Rather than embed a preexisting wire screen into a substrate, a conductive pattern can be fabricated in-situ by first forming a pattern of grooves or channels in a substrate and then filling the channels with a conductive material. This method has been used for making conductive circuit lines and patterns by a variety of means, although usually for lines and patterns on a relatively coarse scale. The grooves can be formed in the substrate by molding, embossing, or by lithographic techniques and then filling the grooves with conductive inks or epoxies (U.S. Pat. No. 5,462,624), with evaporated, sputtered, or plated metal (U.S. Pat. Nos. 3,891,514; 4,510,347; 5,595,943), with molten metal (U.S. Pat. No. 4,748,130), or with metal powder (U.S. Pat. Nos. 2,963,748; 3,075,280; 3,800,020; 4,614,837; 5,061,438; 5,094,811). Conductive grids on polymer films have been made by printing conductive pastes (U.S. Pat. No. 5,399,879) or by photolithography and etching (U.S. Pat. No. 6,433,481). These prior methods have limitations. For example, one problem with conductive inks or epoxies is that the electrical conductivity is dependent on the formation of contacts between adjacent conductive particles, and the overall conductivity is usually much less than that of solid metal.

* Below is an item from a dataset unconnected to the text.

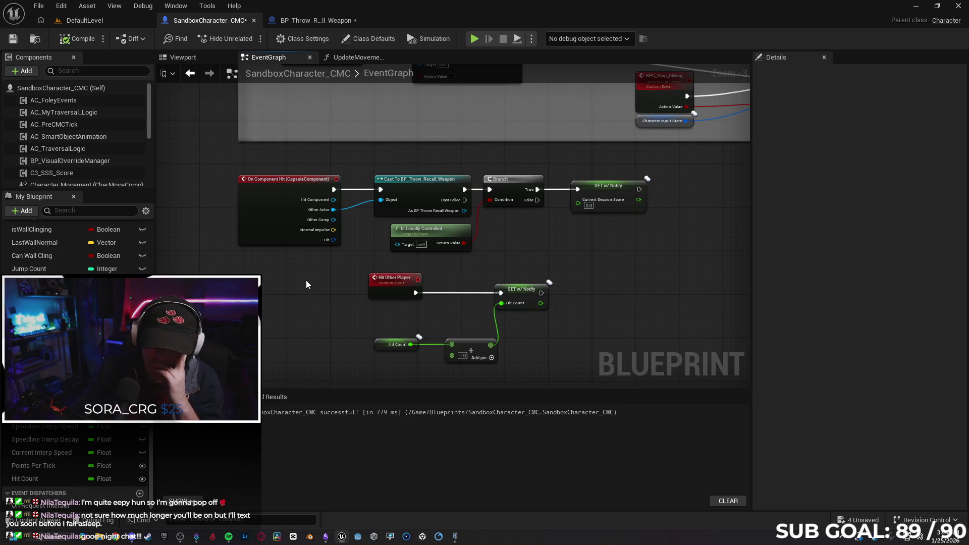
pyautogui.click(389, 290)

Vapor deposition of metal requires expensive equipment and electroplating presents challenges to uniformity and both often require a subsequent step to remove excess metal that is deposited between the grooves. Molten metal can be placed in the grooves but usually requires the deposition of some material in the grooves that the metal will wet. Otherwise the molten metal will not penetrate nor stay in the grooves due to surface tension of the molten metal.

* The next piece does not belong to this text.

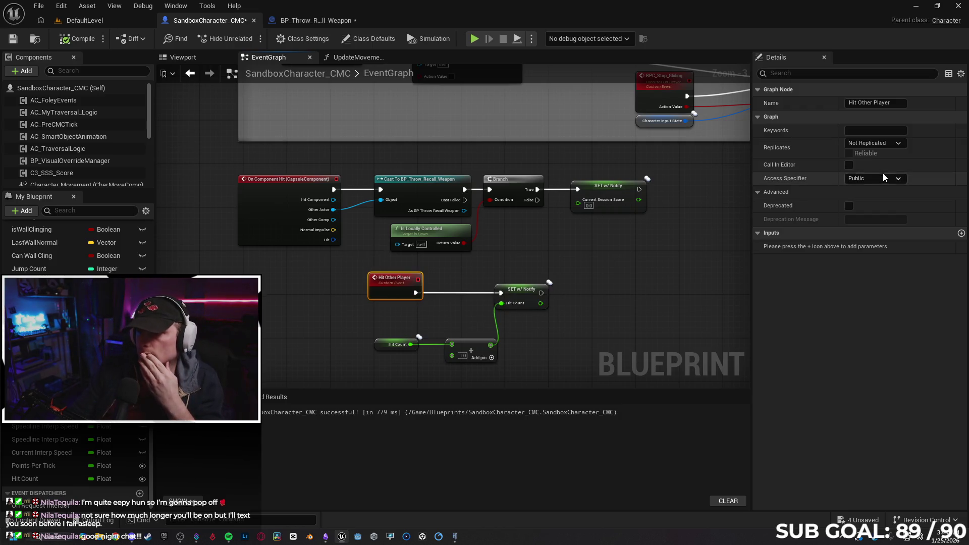
pyautogui.click(879, 144)
pyautogui.click(852, 162)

Circuits have been made by placing metal powder into grooves followed by compacting the powder to enhance electrical contact between the particles. Lillie et al. (U.S. Pat. No. 5,061,438) and Kane et al. (U.S. Pat. No. 5,094,811) have used this method to form printed circuit boards. However, these methods are not practical for making fine circuits and metal patterns. On a fine scale, replacing or re-registering the tool over the embossed pattern to perform the metal compaction is difficult. For example, a sheet with a pattern of 20 micron wide channels would require that the tool be placed over the pattern to an accuracy of roughly three micrometers from one side of the sheet to the other. For many applications, the sheet may be on the order of 30 cm by 30 cm. Dimensional changes due to thermal contraction of a thermoplastic sheet are typically about one percent or more during cooling from the forming temperature to room temperature. Thus, for a 30 cm by 30 cm sheet, a contraction of one percent would give an overall shrinkage of 0.3 cm. This value is 1000 times larger than the three micrometer placement accuracy needed, making accurate repositioning of the tool difficult.